In the infrared spectrum [18–25], 3576 cm−1 is the absorption vibration peak of H2O, which appears in all, but the weaker in the B and D curves, may be due to the large amount of water evaporation caused by high temperature ashing, which is adsorbed to the air during the grinding process. The asymmetric stretching vibrations of C-H are at 853 cm−1, 2924 cm−1, while vibration peaks of -COOH and amide Ⅰ and Ⅱ appear at 1746 cm−1 and 1543 cm−1, 1662 cm−1, respectively, these indicate that there are oil, bone marrow, protein and other substances in the pig bone, but they do not appear after ashing, the high temperature burns out the organic components in the bone during the ashing process. In addtion, the relatively weak vibration peaks of amides I and II appeared in curve A, indicating that there are still some organic remaining in the remains in the thousands of years of burial. Near 1455 cm−1 is the vibration peak of CO32−, which appears in curves A and B, but the XRD spectra of the remains before and after ashing only detect the characteristics of (Ca10(PO4)6(OH)2), this may be because the characteristic peak of PO43− is too strong, which masks the vibration peak of CO32−. 873cm−1 is classified as the contribution of HPO42−, which is consistent with the small amount of CaHPO4·2H2O in fresh bone.
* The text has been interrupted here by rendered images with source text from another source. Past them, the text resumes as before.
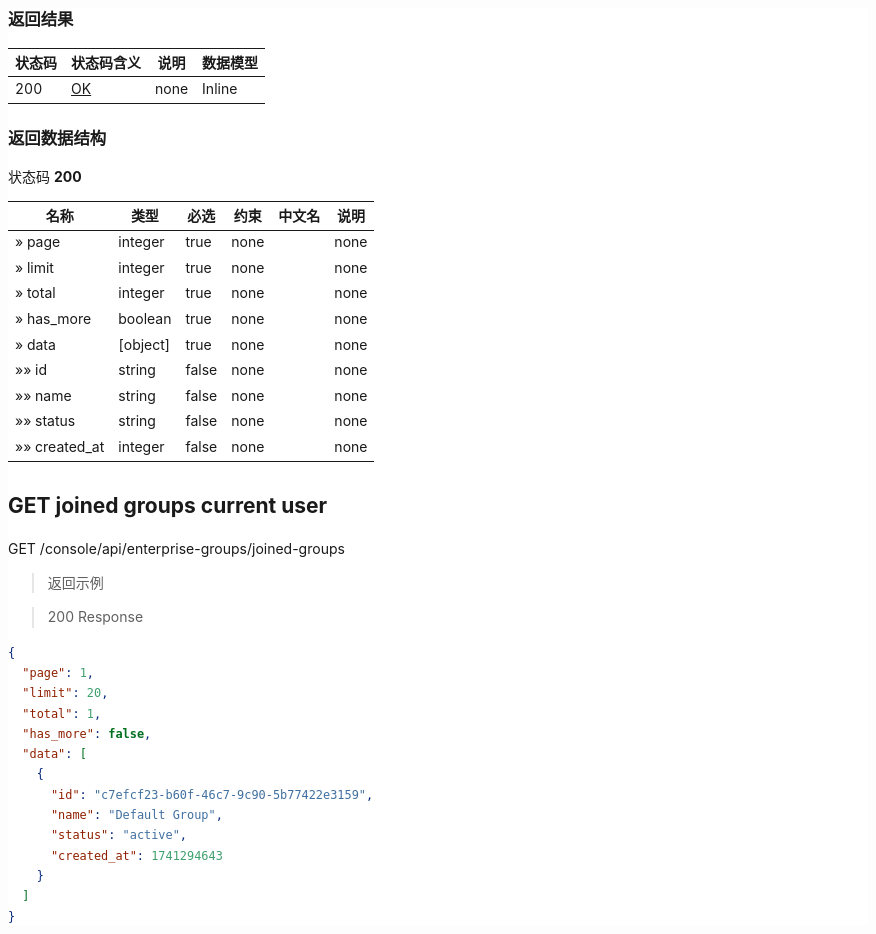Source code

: ### 返回结果

|状态码|状态码含义|说明|数据模型|
|---|---|---|---|
|200|[OK](https://tools.ietf.org/html/rfc7231#section-6.3.1)|none|Inline|

### 返回数据结构

状态码 **200**

|名称|类型|必选|约束|中文名|说明|
|---|---|---|---|---|---|
|» page|integer|true|none||none|
|» limit|integer|true|none||none|
|» total|integer|true|none||none|
|» has_more|boolean|true|none||none|
|» data|[object]|true|none||none|
|»» id|string|false|none||none|
|»» name|string|false|none||none|
|»» status|string|false|none||none|
|»» created_at|integer|false|none||none|

## GET joined groups current user

GET /console/api/enterprise-groups/joined-groups

> 返回示例

> 200 Response

```json
{
  "page": 1,
  "limit": 20,
  "total": 1,
  "has_more": false,
  "data": [
    {
      "id": "c7efcf23-b60f-46c7-9c90-5b77422e3159",
      "name": "Default Group",
      "status": "active",
      "created_at": 1741294643
    }
  ]
}
```
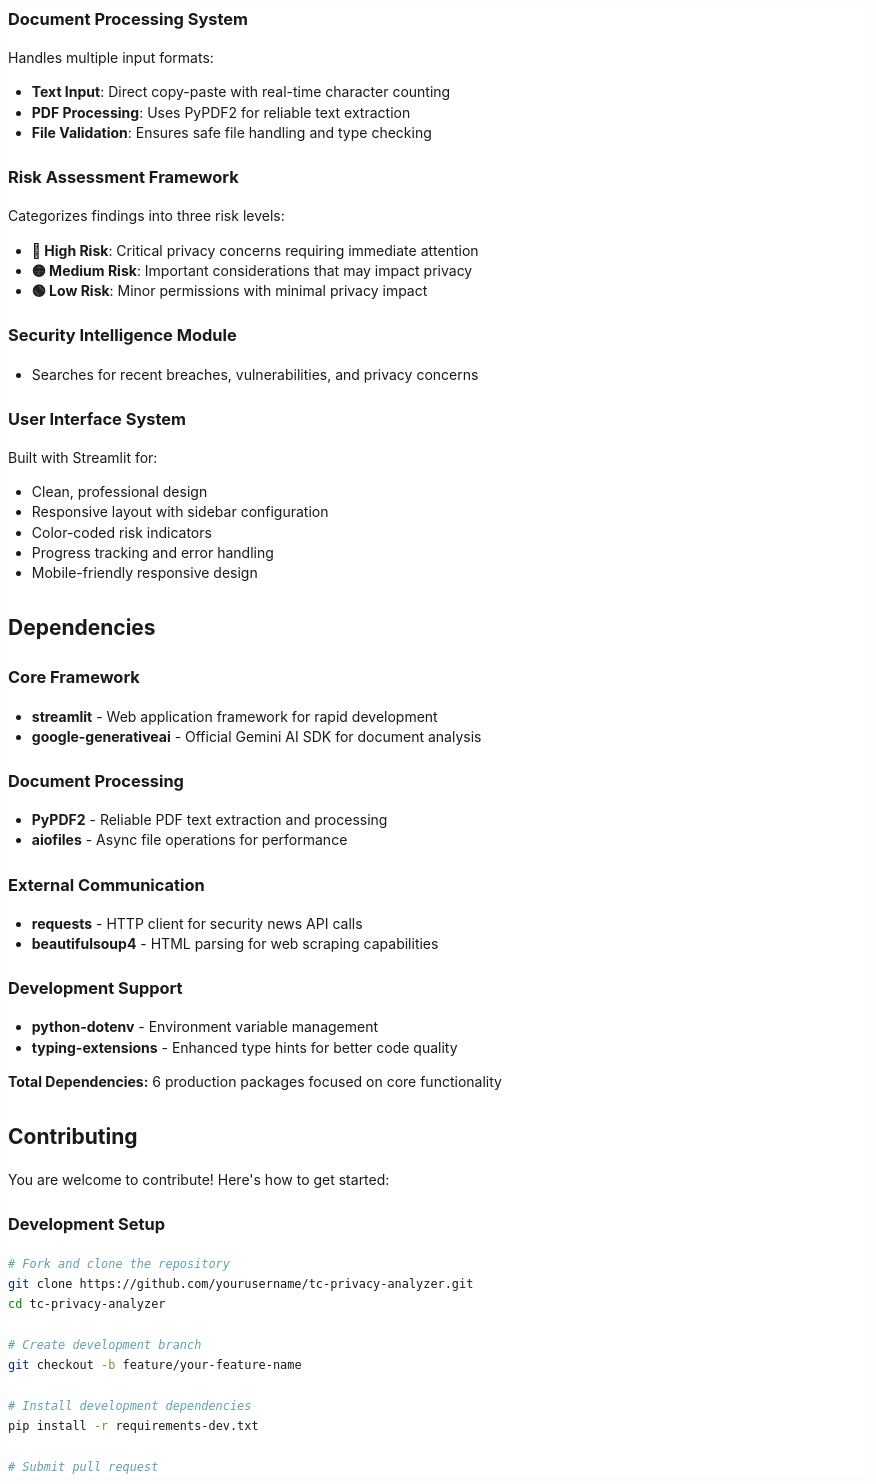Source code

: ### Document Processing System
Handles multiple input formats:
- **Text Input**: Direct copy-paste with real-time character counting
- **PDF Processing**: Uses PyPDF2 for reliable text extraction
- **File Validation**: Ensures safe file handling and type checking

### Risk Assessment Framework
Categorizes findings into three risk levels:
- **🔴 High Risk**: Critical privacy concerns requiring immediate attention
- **🟡 Medium Risk**: Important considerations that may impact privacy
- **🟢 Low Risk**: Minor permissions with minimal privacy impact

### Security Intelligence Module

- Searches for recent breaches, vulnerabilities, and privacy concerns


### User Interface System
Built with Streamlit for:
- Clean, professional design
- Responsive layout with sidebar configuration
- Color-coded risk indicators
- Progress tracking and error handling
- Mobile-friendly responsive design

## Dependencies

### Core Framework
- **streamlit** - Web application framework for rapid development
- **google-generativeai** - Official Gemini AI SDK for document analysis

### Document Processing
- **PyPDF2** - Reliable PDF text extraction and processing
- **aiofiles** - Async file operations for performance

### External Communication
- **requests** - HTTP client for security news API calls
- **beautifulsoup4** - HTML parsing for web scraping capabilities

### Development Support
- **python-dotenv** - Environment variable management
- **typing-extensions** - Enhanced type hints for better code quality

**Total Dependencies:** 6 production packages focused on core functionality

## Contributing

You are welcome to contribute! Here's how to get started:

### Development Setup
```bash
# Fork and clone the repository
git clone https://github.com/yourusername/tc-privacy-analyzer.git
cd tc-privacy-analyzer

# Create development branch
git checkout -b feature/your-feature-name

# Install development dependencies
pip install -r requirements-dev.txt

# Submit pull request
```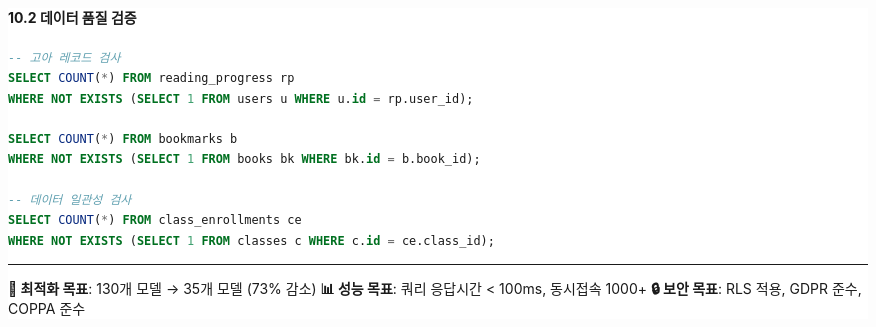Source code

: #### 10.2 데이터 품질 검증
```sql
-- 고아 레코드 검사
SELECT COUNT(*) FROM reading_progress rp
WHERE NOT EXISTS (SELECT 1 FROM users u WHERE u.id = rp.user_id);

SELECT COUNT(*) FROM bookmarks b
WHERE NOT EXISTS (SELECT 1 FROM books bk WHERE bk.id = b.book_id);

-- 데이터 일관성 검사
SELECT COUNT(*) FROM class_enrollments ce
WHERE NOT EXISTS (SELECT 1 FROM classes c WHERE c.id = ce.class_id);
```

---

**🎯 최적화 목표**: 130개 모델 → 35개 모델 (73% 감소)
**📊 성능 목표**: 쿼리 응답시간 < 100ms, 동시접속 1000+
**🔒 보안 목표**: RLS 적용, GDPR 준수, COPPA 준수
All curves have strong and sharp characteristic peaks at 1037 cm−1, 564 cm−1 and 604 cm−1, which represent the existence of PO43−, indicating that even in the underground environment, the composition of the remains is decomposed in a large amount, the inorganic structure is destroyed, which will eventually cause looseness and porosity and decrease in mechanical properties, however, the composition of inorganic minerals has not been changed or contaminated.